Task prompt:
Rewrite every line of the data below, replacing each "polishing" with "buffing" and leaving everything else unchanged.
Extracted information below:
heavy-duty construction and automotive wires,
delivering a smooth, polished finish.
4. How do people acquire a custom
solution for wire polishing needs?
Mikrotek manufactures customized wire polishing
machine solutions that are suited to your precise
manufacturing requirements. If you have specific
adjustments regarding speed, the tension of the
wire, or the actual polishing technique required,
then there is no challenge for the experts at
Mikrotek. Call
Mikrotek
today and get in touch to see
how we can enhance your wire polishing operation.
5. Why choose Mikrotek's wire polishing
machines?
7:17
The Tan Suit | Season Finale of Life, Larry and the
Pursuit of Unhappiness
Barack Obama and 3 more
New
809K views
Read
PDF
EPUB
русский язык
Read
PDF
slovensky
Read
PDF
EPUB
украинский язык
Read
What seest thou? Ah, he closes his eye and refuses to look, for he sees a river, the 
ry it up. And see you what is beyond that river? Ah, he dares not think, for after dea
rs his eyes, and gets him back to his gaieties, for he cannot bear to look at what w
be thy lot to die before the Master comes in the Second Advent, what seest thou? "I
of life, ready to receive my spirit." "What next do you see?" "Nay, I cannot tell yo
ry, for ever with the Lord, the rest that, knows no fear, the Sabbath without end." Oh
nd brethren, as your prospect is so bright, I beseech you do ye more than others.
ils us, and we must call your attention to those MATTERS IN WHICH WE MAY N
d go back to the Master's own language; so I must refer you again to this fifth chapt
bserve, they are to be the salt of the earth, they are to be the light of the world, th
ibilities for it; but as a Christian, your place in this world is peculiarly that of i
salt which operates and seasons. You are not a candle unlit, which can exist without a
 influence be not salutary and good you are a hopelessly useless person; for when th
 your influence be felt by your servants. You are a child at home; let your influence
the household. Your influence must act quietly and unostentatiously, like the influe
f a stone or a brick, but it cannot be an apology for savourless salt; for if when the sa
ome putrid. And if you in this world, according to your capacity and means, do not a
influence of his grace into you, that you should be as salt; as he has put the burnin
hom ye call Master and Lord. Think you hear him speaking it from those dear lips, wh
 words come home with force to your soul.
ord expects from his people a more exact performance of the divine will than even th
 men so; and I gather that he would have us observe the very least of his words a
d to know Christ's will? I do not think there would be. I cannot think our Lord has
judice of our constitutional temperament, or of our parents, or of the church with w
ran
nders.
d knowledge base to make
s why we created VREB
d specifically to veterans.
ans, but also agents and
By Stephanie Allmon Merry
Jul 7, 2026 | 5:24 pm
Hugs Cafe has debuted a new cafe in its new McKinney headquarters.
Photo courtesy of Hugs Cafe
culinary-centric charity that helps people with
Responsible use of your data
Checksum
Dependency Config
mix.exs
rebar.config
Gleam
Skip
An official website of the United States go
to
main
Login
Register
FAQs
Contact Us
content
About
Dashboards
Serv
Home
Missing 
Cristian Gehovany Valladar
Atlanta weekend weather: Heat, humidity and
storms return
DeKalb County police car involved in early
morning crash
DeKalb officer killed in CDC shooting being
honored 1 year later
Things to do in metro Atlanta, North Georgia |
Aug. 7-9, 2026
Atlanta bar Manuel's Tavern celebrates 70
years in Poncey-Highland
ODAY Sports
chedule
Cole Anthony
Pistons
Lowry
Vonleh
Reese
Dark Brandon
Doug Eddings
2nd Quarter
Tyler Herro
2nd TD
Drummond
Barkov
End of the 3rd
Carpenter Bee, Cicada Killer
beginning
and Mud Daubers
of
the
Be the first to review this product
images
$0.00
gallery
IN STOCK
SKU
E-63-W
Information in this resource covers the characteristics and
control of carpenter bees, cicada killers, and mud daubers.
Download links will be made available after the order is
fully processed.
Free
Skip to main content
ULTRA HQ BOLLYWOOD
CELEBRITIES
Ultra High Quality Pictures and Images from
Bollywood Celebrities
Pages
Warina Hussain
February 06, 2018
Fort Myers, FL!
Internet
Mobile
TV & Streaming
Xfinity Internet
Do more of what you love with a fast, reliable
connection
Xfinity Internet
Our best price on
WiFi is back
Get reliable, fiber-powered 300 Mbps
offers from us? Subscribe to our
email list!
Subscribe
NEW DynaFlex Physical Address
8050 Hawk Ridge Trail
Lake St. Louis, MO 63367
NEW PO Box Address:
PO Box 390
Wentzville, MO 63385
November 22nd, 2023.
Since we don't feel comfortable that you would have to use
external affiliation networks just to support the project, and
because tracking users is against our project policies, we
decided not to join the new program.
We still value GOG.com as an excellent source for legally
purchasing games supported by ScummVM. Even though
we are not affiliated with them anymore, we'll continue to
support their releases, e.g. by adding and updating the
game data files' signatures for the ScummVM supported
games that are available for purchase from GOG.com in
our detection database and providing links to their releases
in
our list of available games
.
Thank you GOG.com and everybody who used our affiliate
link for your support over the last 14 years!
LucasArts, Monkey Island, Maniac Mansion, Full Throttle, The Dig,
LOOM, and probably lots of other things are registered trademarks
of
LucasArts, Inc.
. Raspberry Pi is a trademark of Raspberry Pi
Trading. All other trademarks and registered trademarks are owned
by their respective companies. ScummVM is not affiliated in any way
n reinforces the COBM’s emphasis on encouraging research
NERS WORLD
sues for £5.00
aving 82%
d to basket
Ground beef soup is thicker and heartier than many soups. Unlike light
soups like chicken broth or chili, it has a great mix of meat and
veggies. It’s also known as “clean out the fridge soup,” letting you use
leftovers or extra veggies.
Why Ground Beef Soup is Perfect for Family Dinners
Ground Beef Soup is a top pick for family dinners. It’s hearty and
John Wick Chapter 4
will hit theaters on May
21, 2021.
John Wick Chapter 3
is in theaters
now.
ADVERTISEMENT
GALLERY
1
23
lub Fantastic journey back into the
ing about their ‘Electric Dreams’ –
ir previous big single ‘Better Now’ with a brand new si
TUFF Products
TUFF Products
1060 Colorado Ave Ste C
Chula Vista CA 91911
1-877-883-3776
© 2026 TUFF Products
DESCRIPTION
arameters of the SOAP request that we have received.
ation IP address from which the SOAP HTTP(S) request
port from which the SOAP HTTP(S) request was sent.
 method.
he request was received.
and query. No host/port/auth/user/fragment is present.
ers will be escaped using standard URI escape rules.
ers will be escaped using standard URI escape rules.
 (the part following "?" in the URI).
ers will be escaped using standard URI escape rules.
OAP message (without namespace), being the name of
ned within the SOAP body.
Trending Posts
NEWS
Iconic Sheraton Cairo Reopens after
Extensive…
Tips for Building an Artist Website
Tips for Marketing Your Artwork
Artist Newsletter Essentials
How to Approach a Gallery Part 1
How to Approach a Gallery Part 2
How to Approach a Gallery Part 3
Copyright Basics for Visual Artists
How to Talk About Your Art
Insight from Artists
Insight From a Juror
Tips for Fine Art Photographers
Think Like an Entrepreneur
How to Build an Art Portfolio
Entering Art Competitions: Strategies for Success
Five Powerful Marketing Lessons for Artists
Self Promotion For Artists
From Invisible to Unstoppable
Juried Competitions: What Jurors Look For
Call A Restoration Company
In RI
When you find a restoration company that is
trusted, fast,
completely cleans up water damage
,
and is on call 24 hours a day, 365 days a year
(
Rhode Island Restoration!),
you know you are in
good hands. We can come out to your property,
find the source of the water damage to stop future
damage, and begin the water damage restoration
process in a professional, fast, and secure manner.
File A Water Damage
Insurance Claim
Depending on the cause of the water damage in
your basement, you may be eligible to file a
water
End of Extracted information.
Result of the task:
heavy-duty construction and automotive wires,
delivering a smooth, polished finish.
4. How do people acquire a custom
solution for wire buffing needs?
Mikrotek manufactures customized wire buffing
machine solutions that are suited to your precise
manufacturing requirements. If you have specific
adjustments regarding speed, the tension of the
wire, or the actual buffing technique required,
then there is no challenge for the experts at
Mikrotek. Call
Mikrotek
today and get in touch to see
how we can enhance your wire buffing operation.
5. Why choose Mikrotek's wire buffing
machines?
7:17
The Tan Suit | Season Finale of Life, Larry and the
Pursuit of Unhappiness
Barack Obama and 3 more
New
809K views
Read
PDF
EPUB
русский язык
Read
PDF
slovensky
Read
PDF
EPUB
украинский язык
Read
What seest thou? Ah, he closes his eye and refuses to look, for he sees a river, the 
ry it up. And see you what is beyond that river? Ah, he dares not think, for after dea
rs his eyes, and gets him back to his gaieties, for he cannot bear to look at what w
be thy lot to die before the Master comes in the Second Advent, what seest thou? "I
of life, ready to receive my spirit." "What next do you see?" "Nay, I cannot tell yo
ry, for ever with the Lord, the rest that, knows no fear, the Sabbath without end." Oh
nd brethren, as your prospect is so bright, I beseech you do ye more than others.
ils us, and we must call your attention to those MATTERS IN WHICH WE MAY N
d go back to the Master's own language; so I must refer you again to this fifth chapt
bserve, they are to be the salt of the earth, they are to be the light of the world, th
ibilities for it; but as a Christian, your place in this world is peculiarly that of i
salt which operates and seasons. You are not a candle unlit, which can exist without a
 influence be not salutary and good you are a hopelessly useless person; for when th
 your influence be felt by your servants. You are a child at home; let your influence
the household. Your influence must act quietly and unostentatiously, like the influe
f a stone or a brick, but it cannot be an apology for savourless salt; for if when the sa
ome putrid. And if you in this world, according to your capacity and means, do not a
influence of his grace into you, that you should be as salt; as he has put the burnin
hom ye call Master and Lord. Think you hear him speaking it from those dear lips, wh
 words come home with force to your soul.
ord expects from his people a more exact performance of the divine will than even th
 men so; and I gather that he would have us observe the very least of his words a
d to know Christ's will? I do not think there would be. I cannot think our Lord has
judice of our constitutional temperament, or of our parents, or of the church with w
ran
nders.
d knowledge base to make
s why we created VREB
d specifically to veterans.
ans, but also agents and
By Stephanie Allmon Merry
Jul 7, 2026 | 5:24 pm
Hugs Cafe has debuted a new cafe in its new McKinney headquarters.
Photo courtesy of Hugs Cafe
culinary-centric charity that helps people with
Responsible use of your data
Checksum
Dependency Config
mix.exs
rebar.config
Gleam
Skip
An official website of the United States go
to
main
Login
Register
FAQs
Contact Us
content
About
Dashboards
Serv
Home
Missing 
Cristian Gehovany Valladar
Atlanta weekend weather: Heat, humidity and
storms return
DeKalb County police car involved in early
morning crash
DeKalb officer killed in CDC shooting being
honored 1 year later
Things to do in metro Atlanta, North Georgia |
Aug. 7-9, 2026
Atlanta bar Manuel's Tavern celebrates 70
years in Poncey-Highland
ODAY Sports
chedule
Cole Anthony
Pistons
Lowry
Vonleh
Reese
Dark Brandon
Doug Eddings
2nd Quarter
Tyler Herro
2nd TD
Drummond
Barkov
End of the 3rd
Carpenter Bee, Cicada Killer
beginning
and Mud Daubers
of
the
Be the first to review this product
images
$0.00
gallery
IN STOCK
SKU
E-63-W
Information in this resource covers the characteristics and
control of carpenter bees, cicada killers, and mud daubers.
Download links will be made available after the order is
fully processed.
Free
Skip to main content
ULTRA HQ BOLLYWOOD
CELEBRITIES
Ultra High Quality Pictures and Images from
Bollywood Celebrities
Pages
Warina Hussain
February 06, 2018
Fort Myers, FL!
Internet
Mobile
TV & Streaming
Xfinity Internet
Do more of what you love with a fast, reliable
connection
Xfinity Internet
Our best price on
WiFi is back
Get reliable, fiber-powered 300 Mbps
offers from us? Subscribe to our
email list!
Subscribe
NEW DynaFlex Physical Address
8050 Hawk Ridge Trail
Lake St. Louis, MO 63367
NEW PO Box Address:
PO Box 390
Wentzville, MO 63385
November 22nd, 2023.
Since we don't feel comfortable that you would have to use
external affiliation networks just to support the project, and
because tracking users is against our project policies, we
decided not to join the new program.
We still value GOG.com as an excellent source for legally
purchasing games supported by ScummVM. Even though
we are not affiliated with them anymore, we'll continue to
support their releases, e.g. by adding and updating the
game data files' signatures for the ScummVM supported
games that are available for purchase from GOG.com in
our detection database and providing links to their releases
in
our list of available games
.
Thank you GOG.com and everybody who used our affiliate
link for your support over the last 14 years!
LucasArts, Monkey Island, Maniac Mansion, Full Throttle, The Dig,
LOOM, and probably lots of other things are registered trademarks
of
LucasArts, Inc.
. Raspberry Pi is a trademark of Raspberry Pi
Trading. All other trademarks and registered trademarks are owned
by their respective companies. ScummVM is not affiliated in any way
n reinforces the COBM’s emphasis on encouraging research
NERS WORLD
sues for £5.00
aving 82%
d to basket
Ground beef soup is thicker and heartier than many soups. Unlike light
soups like chicken broth or chili, it has a great mix of meat and
veggies. It’s also known as “clean out the fridge soup,” letting you use
leftovers or extra veggies.
Why Ground Beef Soup is Perfect for Family Dinners
Ground Beef Soup is a top pick for family dinners. It’s hearty and
John Wick Chapter 4
will hit theaters on May
21, 2021.
John Wick Chapter 3
is in theaters
now.
ADVERTISEMENT
GALLERY
1
23
lub Fantastic journey back into the
ing about their ‘Electric Dreams’ –
ir previous big single ‘Better Now’ with a brand new si
TUFF Products
TUFF Products
1060 Colorado Ave Ste C
Chula Vista CA 91911
1-877-883-3776
© 2026 TUFF Products
DESCRIPTION
arameters of the SOAP request that we have received.
ation IP address from which the SOAP HTTP(S) request
port from which the SOAP HTTP(S) request was sent.
 method.
he request was received.
and query. No host/port/auth/user/fragment is present.
ers will be escaped using standard URI escape rules.
ers will be escaped using standard URI escape rules.
 (the part following "?" in the URI).
ers will be escaped using standard URI escape rules.
OAP message (without namespace), being the name of
ned within the SOAP body.
Trending Posts
NEWS
Iconic Sheraton Cairo Reopens after
Extensive…
Tips for Building an Artist Website
Tips for Marketing Your Artwork
Artist Newsletter Essentials
How to Approach a Gallery Part 1
How to Approach a Gallery Part 2
How to Approach a Gallery Part 3
Copyright Basics for Visual Artists
How to Talk About Your Art
Insight from Artists
Insight From a Juror
Tips for Fine Art Photographers
Think Like an Entrepreneur
How to Build an Art Portfolio
Entering Art Competitions: Strategies for Success
Five Powerful Marketing Lessons for Artists
Self Promotion For Artists
From Invisible to Unstoppable
Juried Competitions: What Jurors Look For
Call A Restoration Company
In RI
When you find a restoration company that is
trusted, fast,
completely cleans up water damage
,
and is on call 24 hours a day, 365 days a year
(
Rhode Island Restoration!),
you know you are in
good hands. We can come out to your property,
find the source of the water damage to stop future
damage, and begin the water damage restoration
process in a professional, fast, and secure manner.
File A Water Damage
Insurance Claim
Depending on the cause of the water damage in
your basement, you may be eligible to file a
water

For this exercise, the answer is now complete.